A Composite FIGI represents the same instrument aggregated across all exchanges where it trades.

Instead of referencing one listing, the composite FIGI groups all venue-specific listings of the same instrument into a single identifier.

Key characteristics:

  • Aggregates multiple exchange listings

  • Still refers to the same instrument

  • Useful for cross-venue consolidation

Example:

  • Apple Inc. common stock trades on NASDAQ, XETRA, and other venues

  • Each listing has its own FIGI

  • All of these listings map to one Composite FIGI

Use Composite FIGI when you want:

  • Consolidated pricing or volume

  • Cross-exchange coverage

  • Instrument-level analysis without choosing a specific venue

Share Class FIGI

A Share Class FIGI identifies a class of equity issued by a company, independent of where it trades.

It abstracts away exchanges, currencies, and listings, focusing instead on the economic rights of the shares.

Key characteristics:

  • Groups all listings of the same share class

  • Exchange-agnostic and currency-agnostic

  • Distinguishes between different equity classes (e.g., Class A vs.

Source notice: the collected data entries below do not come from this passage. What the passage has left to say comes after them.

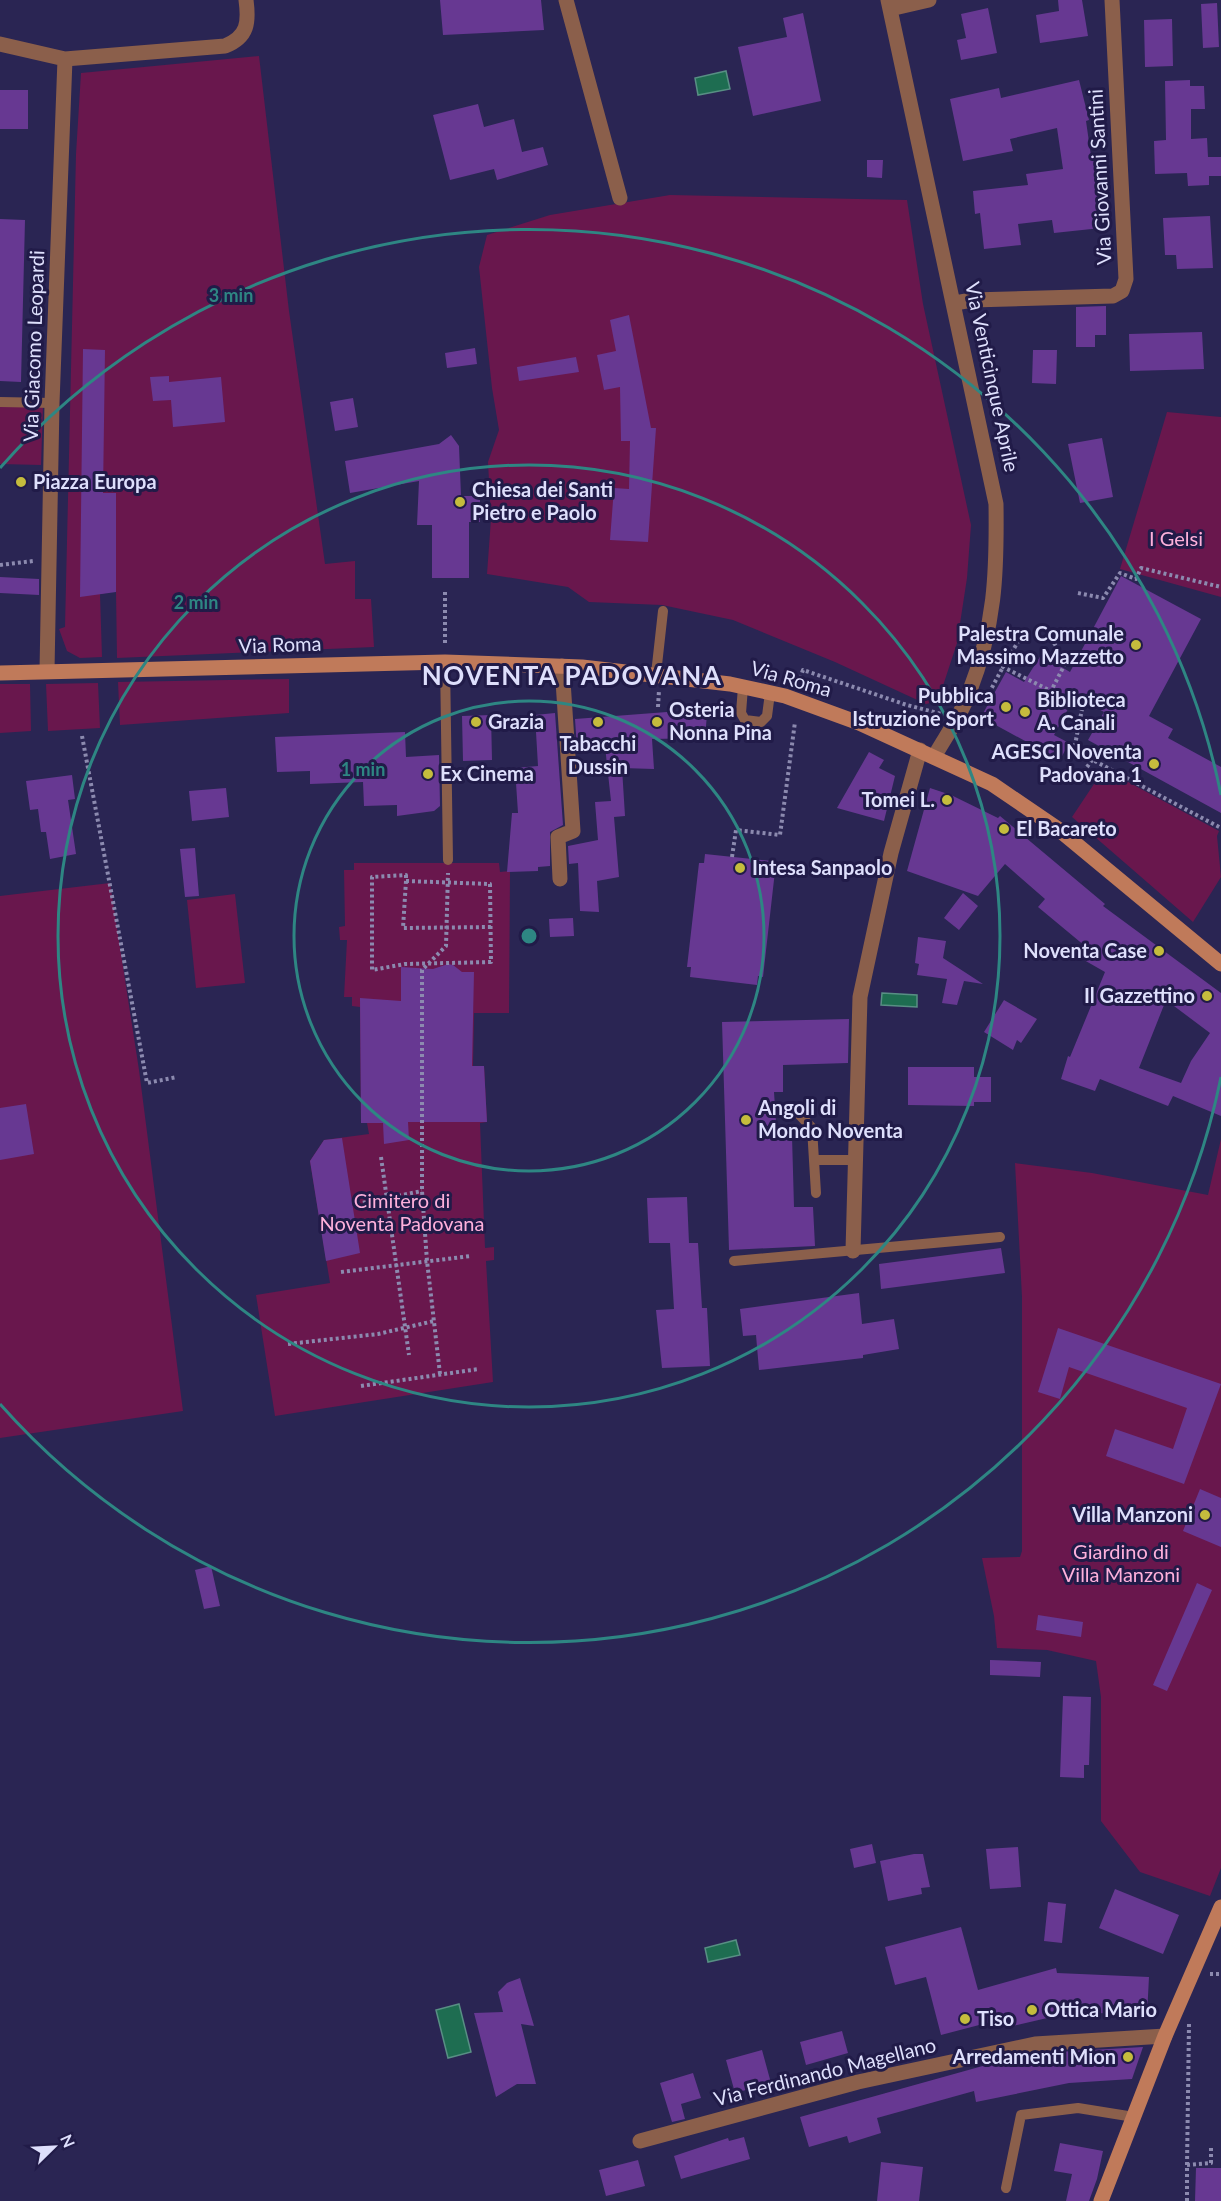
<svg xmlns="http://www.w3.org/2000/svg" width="1221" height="2201" font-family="Lato,sans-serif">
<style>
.green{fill:#69174d}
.water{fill:#1e6d51;stroke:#588f84;stroke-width:1.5}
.building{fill:#673892;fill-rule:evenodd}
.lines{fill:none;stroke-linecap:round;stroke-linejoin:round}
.path{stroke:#8c8aaf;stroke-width:4;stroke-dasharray:3 3;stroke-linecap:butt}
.lane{stroke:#8b5f4b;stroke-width:10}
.street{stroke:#8b5f4b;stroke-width:15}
.secondary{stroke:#c07a5a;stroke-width:15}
.ring{fill:none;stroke:#2e8683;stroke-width:3}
.poi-dot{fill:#c5bc3d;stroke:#211b48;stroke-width:2}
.labels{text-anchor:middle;stroke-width:6;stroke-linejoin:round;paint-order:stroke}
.street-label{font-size:20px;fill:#dedffc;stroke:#211b48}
.poi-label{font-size:20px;font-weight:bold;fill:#dedffc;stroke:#211b48;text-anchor:start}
.park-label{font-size:20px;fill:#feb0db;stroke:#211b48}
.district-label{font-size:26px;font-weight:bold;letter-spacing:1.5px;fill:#dedffc;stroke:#211b48}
.centre{fill:#2e8683;stroke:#211b48;stroke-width:3}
.ring-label{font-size:18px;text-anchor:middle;font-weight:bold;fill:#2e8683;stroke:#211b48;stroke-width:6;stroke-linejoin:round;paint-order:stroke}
</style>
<rect width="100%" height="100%" fill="#2a2553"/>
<path class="green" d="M259,56L289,311L325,564L355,561V599H371L374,647L117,658L116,591L100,594L102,657L80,658L67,651L59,629L65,627L76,154L81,73Z
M670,195L907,200L923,304L971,525L967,578L957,643L938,701L926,704L835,662L733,620L662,605L589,602L568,587L487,574L491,519L488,462L499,430L492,388L479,267L487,235L550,215Z
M0,406H43L41,465L0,464Z
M1167,412L1221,417V597L1120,569Z
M289,679V713L120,725L118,682Z
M98,683L100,728L48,731L46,684Z
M0,684H30L31,731L0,733Z
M1104,769L1219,831L1217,836L1221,877L1193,922L1072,817Z
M354,863H499L500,872L510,871L509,1013H474L473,1066H484L487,1122L480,1123L485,1248L494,1247V1260L486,1261L493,1382L275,1416L256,1295L330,1283L310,1161L324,1140L369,1134L367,1123H361L360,1007L352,1006V997H344L347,940H340L339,927L345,926L344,870H354Z
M110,883L139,1070L183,1411L0,1438V896Z
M235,894L245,983L196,988L187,900Z
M1221,1139V1868L1210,1896L1140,1872L1101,1821V1697L1096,1661L1047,1650L997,1648L994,1616L982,1558L1020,1557L1022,1551V1297L1015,1163L1092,1173L1208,1195Z"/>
<path class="water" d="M726,71L730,89L698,95L695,78Z
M882,993L917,995V1007L881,1005Z
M736,1940L740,1955L708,1962L705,1948Z
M459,2004L471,2052L448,2058L436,2010Z"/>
<path class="building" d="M440,0H541L544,30L443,35Z
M1058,0H1082L1088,36L1040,43L1036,15L1059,11Z
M1217,3L1219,47L1203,48L1201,4Z
M988,8L997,53L961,60L957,40L966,38L961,14Z
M803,13L821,101L753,116L738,47L787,37L783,18Z
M1172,19L1173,66L1145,67L1144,20Z
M1079,80L1089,120L1086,121L1091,156H1094L1101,228L1054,233L1052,220L1018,224L1021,245L984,249L980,213L975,214L973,191L1028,185L1026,174L1063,169L1057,128L1010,139L1013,151L963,161L950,99L999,88L1001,98Z
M1190,80V86H1204L1205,109H1191V139L1207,138L1208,157H1221V176H1209V185L1188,186L1187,173L1155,174L1154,141L1166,140L1165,81Z
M0,90H28V129H0Z
M478,104L484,127L514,119L522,152L543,147L548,165L497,180L494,169L450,180L433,115Z
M867,160H883L882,178L867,177Z
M1210,216L1213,268L1177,269L1176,255H1165L1163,218Z
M0,219L25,220L21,382L0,381Z
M1106,306V335H1095V347H1076V307Z
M629,315L651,428H656L648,542L610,540L614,488L629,489L630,441H621L620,387L604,390L597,355L616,351L610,320Z
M1202,332L1204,369L1130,371L1129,334Z
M475,348L477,364L447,368L445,353Z
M83,349L105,350L103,493H116V592L80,597Z
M1033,350H1057L1056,384L1032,383Z
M576,357L579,372L519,381L517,367Z
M169,376V382L221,377L225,422L173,427L171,400L153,401L150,377Z
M353,398L358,427L335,431L330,402Z
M451,435L459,446L461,496H480V522H469V578H432V525H417L419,481L350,493L345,461L439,444Z
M1102,438L1113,497L1080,503L1068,444Z
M1121,576L1201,619L1149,716L1173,729L1168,738L1221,767V813L1088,740L1104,712L1075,696L1054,735L1069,743L1060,760L981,717L1006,672L1024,682L1041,655L1070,672Z
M0,577L39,579V595L0,593Z
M667,712L707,714L705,738L652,739L654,769L622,768L625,816L614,817L619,877L597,881L599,912L580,911L578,863L569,864L568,846L598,840L595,802L611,801L605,746L577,748L575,719Z
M555,713L563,825L550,832V866L538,867V871L507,872L512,813H518L515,768L538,766L535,715Z
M491,715L492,760L463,761L462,716Z
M405,732L406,757L439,755L440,806L434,811L397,816V805L364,806L363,782L310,784V771L277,772L275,737Z
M869,752L884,760L879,768L895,776L884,821L837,808Z
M72,775L75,799L68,800L76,854L50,859L46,832H41L38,809L30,810L26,781Z
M226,788L229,817L192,821L189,791Z
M930,788L951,795L998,818L1000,816L1105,904L1103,906L1221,993V1116L1173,1096L1168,1106L1100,1079L1095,1091L1061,1079L1068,1056L1070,1057L1105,972L1084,960L1091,951L1038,907L1045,899L1005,864L978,896L907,871ZM1166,1000L1210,1033L1191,1061L1181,1083L1139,1068Z
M195,848L199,896L185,897L180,849Z
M705,854L772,861L771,870L775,871L763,977L758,976L757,985L690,977L691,967H687L699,863H704Z
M963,893L978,906L959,930L944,918Z
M573,918L574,936L550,937L549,919Z
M918,937L946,941L943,958L983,984L964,981L957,1005L942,1003L947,979L917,975L919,964L915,963Z
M448,964L453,965L462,972H474L472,1066H484L487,1122H408L409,1140L384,1144L383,1123H361L360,998L401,1001V967L433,969Z
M1004,1000L1037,1019L1021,1043L1017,1040L1013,1050L984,1032Z
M849,1019L848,1063L783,1065V1092H774L777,1137L792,1136L794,1207H813L815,1246L729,1250L722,1022Z
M908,1067H974V1077H991V1102H974V1106L908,1105Z
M26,1104L34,1154L0,1160V1108Z
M342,1138L360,1253L326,1261L310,1161L324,1140Z
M687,1197L689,1243H698L702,1308H707L710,1366L662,1368L656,1310L674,1309L670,1243H649L647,1198Z
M1001,1248L1005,1273L881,1289L879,1264Z
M859,1293L862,1324L894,1319L899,1349L863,1355V1358L759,1370L756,1335L743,1336L740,1309Z
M1058,1328L1221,1384L1184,1484L1106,1456L1115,1429L1173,1449L1187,1408L1069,1367L1060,1399L1038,1392Z
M1200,1489L1221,1498V1547L1183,1531Z
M211,1566L220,1606L204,1609L195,1570Z
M1197,1583L1212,1590L1167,1691L1153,1685Z
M1038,1615L1083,1622L1081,1637L1036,1630Z
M990,1660L1041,1662L1040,1677L990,1675Z
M1063,1696L1091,1697L1089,1765H1084V1778L1060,1777Z
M872,1844L876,1863L854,1868L850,1849Z
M1018,1847L1021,1887L990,1889L986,1849Z
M914,1854H923L930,1887L921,1888L922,1894L888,1901L880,1861Z
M1115,1889L1179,1915L1163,1954L1099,1928Z
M1048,1902L1066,1904L1062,1943L1044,1941Z
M961,1927L978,1990L1056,1968L1057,1973L1149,1977L1147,2015L1073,2012L1004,2028L1002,2019L941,2035L926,1977L895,1985L885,1947Z
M520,1978L534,2026L521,2024L536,2084H517L496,2097L474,2013L503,2012L498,1992L507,1983Z
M842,2031L848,2053L806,2065L800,2042Z
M1143,2047L1132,2079L1069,2083L976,2102L974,2091L877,2118L881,2133L849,2143L847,2136L809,2147L800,2117L997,2062L1040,2053Z
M762,2050L771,2083L735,2093L726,2060Z
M693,2073L701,2098L681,2104L685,2119L672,2122L660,2083Z
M744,2137L750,2159L681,2179L674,2156L728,2138L729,2141Z
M1060,2143L1103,2151L1097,2179L1089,2201H1066L1072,2174L1054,2171Z
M638,2160L645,2186L606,2196L599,2170Z
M881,2162L923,2167L919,2201H877Z
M1196,2168H1221V2201H1195Z"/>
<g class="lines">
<path class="path" d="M0,565L33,561
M445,592V646
M1078,593L1103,598L1120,573L1136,579L1141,568L1221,587
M1022,635L1003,667L1051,691
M1054,643L1066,662L1051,691L1082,709L1074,750L1221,828
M798,684L803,670L907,705L942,714
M989,693L1003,667
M658,707L659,690
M82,736L147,1083L177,1077
M1087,767L1092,760
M732,857L736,830L780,835L795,722
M406,875V881L490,884L491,962L405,964L372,970V877Z
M406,881L403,928L491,927
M381,1157L409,1355
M357,1204L422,1191
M341,1272L471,1256
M288,1344L378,1334L434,1321
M440,1374L427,1261L422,1191V970L446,946L448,873
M361,1386L479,1369
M1210,1974H1221
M1187,2165L1189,2024
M1187,2201V2165L1211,2163V2148"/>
<path class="lane" d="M0,402L52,403
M445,662L448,860
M656,674L663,611
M743,687L741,713L745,720L761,722L767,716L770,693
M797,1112L812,1128L816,1193
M814,1160H856
M734,1261L1000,1237
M1006,2188L1021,2115L1078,2108L1134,2117"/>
<path class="street" d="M566,0L620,198
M888,0L996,504C997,574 995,626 969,693C961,715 946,736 934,757
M890,9L929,0
M0,44L65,59L52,403L47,671
M65,59L225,46C248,37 249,22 246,0
M955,303L972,300L1113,296L1122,291L1126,279L1112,0
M560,879L558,837L573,831L562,666
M853,1251L860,997L891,853L920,750
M640,2141L858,2082L1035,2044L1165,2036"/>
<path class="secondary" d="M0,673L445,662L582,667L730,684L785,696L859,723L992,784L1058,829L1221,964
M1101,2201L1165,2036L1221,1907"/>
</g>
<g class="ring">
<circle cx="529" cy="936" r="235"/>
<circle cx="529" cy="936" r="471"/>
<path d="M1221 1077A706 706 0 0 1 0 1404M0 468A706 706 0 0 1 1221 795"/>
</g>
<g class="poi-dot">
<circle cx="21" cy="482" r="6"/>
<circle cx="460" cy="502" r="6"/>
<circle cx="1136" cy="645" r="6"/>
<circle cx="1006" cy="707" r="6"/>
<circle cx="1025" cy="712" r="6"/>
<circle cx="476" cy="722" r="6"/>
<circle cx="598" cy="722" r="6"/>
<circle cx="657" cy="722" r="6"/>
<circle cx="1154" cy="764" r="6"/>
<circle cx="428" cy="774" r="6"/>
<circle cx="947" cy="800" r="6"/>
<circle cx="1004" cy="829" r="6"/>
<circle cx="740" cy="868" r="6"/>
<circle cx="1159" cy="951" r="6"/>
<circle cx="1207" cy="996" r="6"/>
<circle cx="746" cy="1120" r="6"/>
<circle cx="1205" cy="1515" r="6"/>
<circle cx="1032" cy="2010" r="6"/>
<circle cx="965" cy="2019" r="6"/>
<circle cx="1128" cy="2057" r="6"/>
</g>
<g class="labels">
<g class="street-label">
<text transform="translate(1100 177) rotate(-93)" y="7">Via Giovanni Santini</text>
<text transform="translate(34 346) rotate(-88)" y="7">Via Giacomo Leopardi</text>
<text transform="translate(992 377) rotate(78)" y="7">Via Venticinque Aprile</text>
<text transform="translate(280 645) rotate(-2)" y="7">Via Roma</text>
<text transform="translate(791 679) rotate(16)" y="7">Via Roma</text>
<text transform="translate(825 2072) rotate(-14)" y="7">Via Ferdinando Magellano</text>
</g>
<g class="poi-label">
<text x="33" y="489">Piazza Europa</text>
<text x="472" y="497">Chiesa dei Santi<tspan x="472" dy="23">Pietro e Paolo</tspan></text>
<text x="1124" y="641" text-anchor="end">Palestra Comunale<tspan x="1124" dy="23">Massimo Mazzetto</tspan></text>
<text x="994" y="703" text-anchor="end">Pubblica<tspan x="994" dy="23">Istruzione Sport</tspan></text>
<text x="1037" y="707">Biblioteca<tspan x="1037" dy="23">A. Canali</tspan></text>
<text x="669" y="717">Osteria<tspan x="669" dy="23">Nonna Pina</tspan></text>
<text x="488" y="729">Grazia</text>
<text x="598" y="751" text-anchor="middle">Tabacchi<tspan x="598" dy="23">Dussin</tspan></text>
<text x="1142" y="759" text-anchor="end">AGESCI Noventa<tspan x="1142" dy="23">Padovana 1</tspan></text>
<text x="440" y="781">Ex Cinema</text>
<text x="935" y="807" text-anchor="end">Tomei L.</text>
<text x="1016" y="836">El Bacareto</text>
<text x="752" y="875">Intesa Sanpaolo</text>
<text x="1147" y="958" text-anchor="end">Noventa Case</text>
<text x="1195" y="1003" text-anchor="end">Il Gazzettino</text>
<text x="758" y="1115">Angoli di<tspan x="758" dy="23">Mondo Noventa</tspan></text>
<text x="1193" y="1522" text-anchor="end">Villa Manzoni</text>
<text x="1044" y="2017">Ottica Mario</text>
<text x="977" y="2026">Tiso</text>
<text x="1116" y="2064" text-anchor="end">Arredamenti Mion</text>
</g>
<g class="park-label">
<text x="1176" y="546">I Gelsi</text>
<text x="402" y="1208">Cimitero di<tspan x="402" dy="23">Noventa Padovana</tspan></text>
<text x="1121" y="1559">Giardino di<tspan x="1121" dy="23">Villa Manzoni</tspan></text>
</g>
<g class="district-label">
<text x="572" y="685">NOVENTA PADOVANA</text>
</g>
</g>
<circle cx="529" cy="936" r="9" class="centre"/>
<g class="ring-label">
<text x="231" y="302">3 min</text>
<text x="196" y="609">2 min</text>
<text x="363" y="776">1 min</text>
</g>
<g transform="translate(54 2147) rotate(66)" stroke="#211b48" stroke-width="4.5" paint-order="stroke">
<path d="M0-4.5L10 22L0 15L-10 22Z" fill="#dedffc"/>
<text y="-9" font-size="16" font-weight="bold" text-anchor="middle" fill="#dedffc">N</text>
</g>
</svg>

Class B, common vs. preferred)

Example:

  • Alphabet Inc. has Class A (GOOGL) and Class C (GOOG) shares

  • Each class has:

    • Multiple listings

    • Multiple instrument-level FIGIs

  • Each class is represented by its own Share Class FIGI

Use Share Class FIGI when you want:

  • Issuer-level equity analysis

  • Normalization across venues and currencies

  • To differentiate between multiple share classes of the same issuer

Summary

FIGI identifiers form a natural hierarchy, from broad to specific:

Share Class FIGI    
└── Composite FIGI
└── Instrument FIGI
  • Share Class FIGI: “What type of shares are these?”

  • Composite FIGI: “Where is this same instrument traded?”

  • Instrument FIGI: “What is this exact listing?”